Pirates center fielder Andrew McCutchen is a rare player who has had success against Cardinals ace and Game 5 starter Adam Wainwright. McCutchen is a .419 career hitter (13-for-31) vs. the right-hander. He diagnosed the Pirates' issues against Wainwright in their Game 1 loss.
“I think the difference in (Game 1) was we had a lot of swings and misses out of the zone on the curveball,” McCutchen said. “If we just let those go, it could have been a different ballgame. That was a difference maker for his outing.”
Of course, that's easier said than done for the Pirates.
Wainwright is a tough matchup for any team, but especially for the Pirates, are the third worst curveball-hitting team in the majors, according to Baseball Info Solutions.

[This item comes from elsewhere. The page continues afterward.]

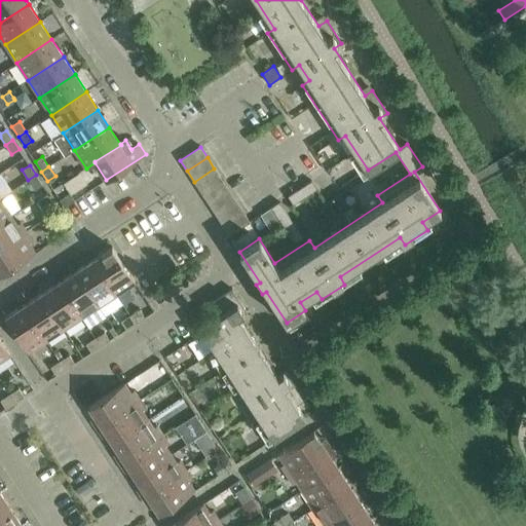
[(214,168),(194,182),(200,192),(221,179),(214,168)]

The scouting service grades Wainwright's curveball as the second best curveball in the National League.
Wainwright has excellent command of his sharp-breaking curve and often gets hitters to chase it out of the strike zone. Only A.J. Burnett struck out more batters (134) than Wainwright (115) with curveballs in the regular season.
Wainwright threw 29 curveballs in the Cardinals' Game 1 victory. The Pirates swung and missed at the pitch nine times, a poor contact rate. Five times the pitch recorded a strikeout, three times a groundout. No Pirate recorded a hit off the curve.
The Pirates have five players — Starling Marte, Pedro Alvarez, Neil Walker, Marlon Byrd and Russell Martin — who swing and miss at least 35 percent of breaking balls. Pedro Alvarez has a swinging strike rate of 49 percent against breaking pitches this season, according to Brooks Baseball.
Byrd tried to improve against breaking pitches by playing in the off-speed heavy Mexican League this offseason, but he faced few breaking balls there like Wainwright's.
“It's not a pitch to hit. It's a pitch he wants to get swings on,” Byrd said. “He's unbelievable at locating it, at throwing it short behind the plate. … You don't see spin. That's what makes him so good. The breaking ball is so tight.”